Let you and your kids build real mechanical computers!
We all need to detox from our screens and computers. It is a common fact that the amount of time children spend glued to a screen has risen dramatcally in the last 20 years and to make matters worse children are also now multi-screening – using more than one device at the same time. The question now becomes how can we keep kids engaged and excited to learn while programming without having them in front of a glaring device? Enter Turning Tumble, a mechanical board game created by programmer Paul Boswell – he’s well known for programming complex games for Texas Instruments calculators – and maker Alyssa Boswell, the Turing Tumble lets you use small parts to create logic flows in order to solve puzzles. It’s multi-tasking without the multi-screens.
The game is simple. The set of marbles roll one at a time from the top of the board through a series of pins and “logic” pieces. When the marble hits a flipper at the bottom it releases another ball – creating a computing cycle.

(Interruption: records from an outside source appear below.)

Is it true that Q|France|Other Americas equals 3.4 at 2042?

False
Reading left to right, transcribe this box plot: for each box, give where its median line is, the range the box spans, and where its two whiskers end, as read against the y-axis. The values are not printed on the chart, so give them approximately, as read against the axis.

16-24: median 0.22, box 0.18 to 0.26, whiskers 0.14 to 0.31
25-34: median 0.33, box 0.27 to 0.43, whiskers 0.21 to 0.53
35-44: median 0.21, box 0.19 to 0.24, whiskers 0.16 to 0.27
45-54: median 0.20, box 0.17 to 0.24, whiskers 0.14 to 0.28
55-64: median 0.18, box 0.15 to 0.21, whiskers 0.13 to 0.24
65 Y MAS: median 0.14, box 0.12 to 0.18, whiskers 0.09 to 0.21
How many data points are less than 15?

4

Players add logic to the game board by placing six different types of parts onto the board. The ‘Bit’ is a particularly important one. Each time a ball runs over it, it flips to point the opposite direction. Pointing to the left is like a ‘0’, and pointing to the right is like a ‘1.’ Gear bits are the most interesting part, though. Gear bits are just like bits, except that they can be connected to one another so that when one is flipped, it flips the connected gear bits, too. It’s these parts that make the computer Turing-complete.

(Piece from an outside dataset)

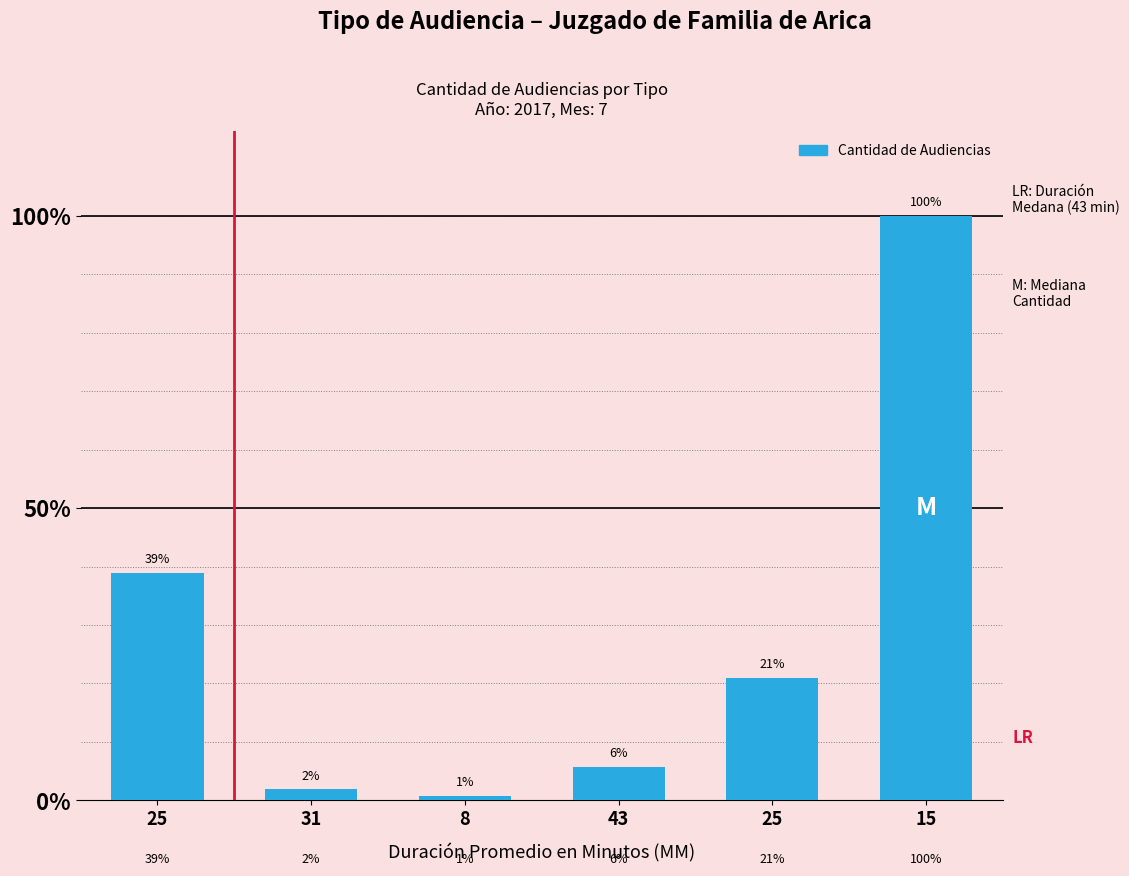

Are the bars grouped side by side (vs. stacked)?

No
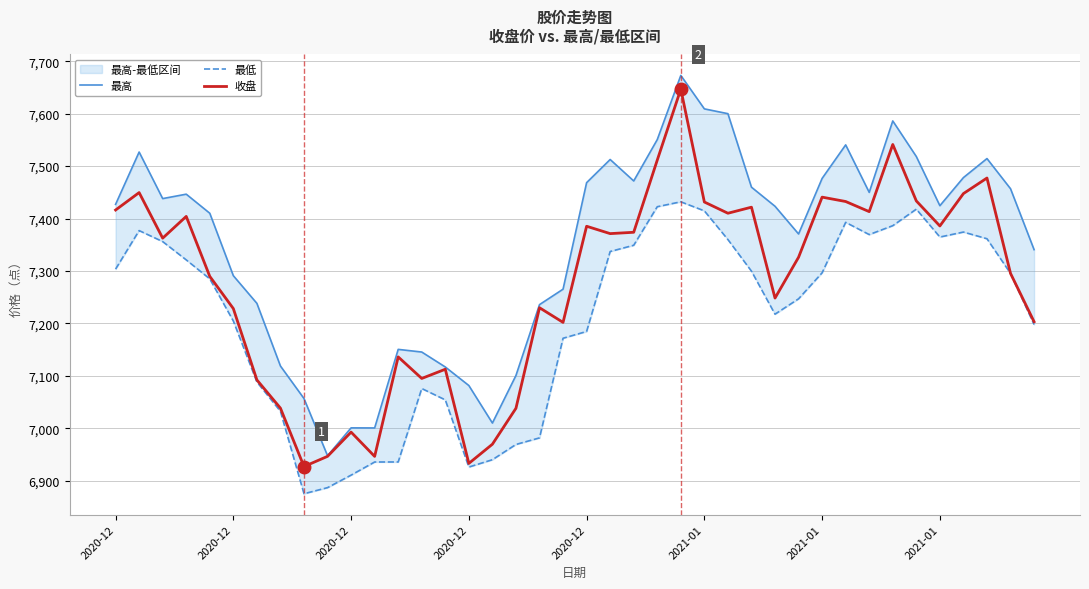

Is the value of 最高 at 23 greater than the value of 最低 at 2020-12?

Yes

The important thing to remember is all of this is presented in the guise of a puzzle game. A book includes 51 games that teach kids how to make XOR gates and other computing principles.
The project is entirely bootstrapped and the pair hopes to raise $48,000 to start building the game.
Boswell created the game to teach everyone how to program. It rose out of frustration. In his work at the University of Minnesota he found himself stuck with scientists who couldn’t manage programming or computational analysis.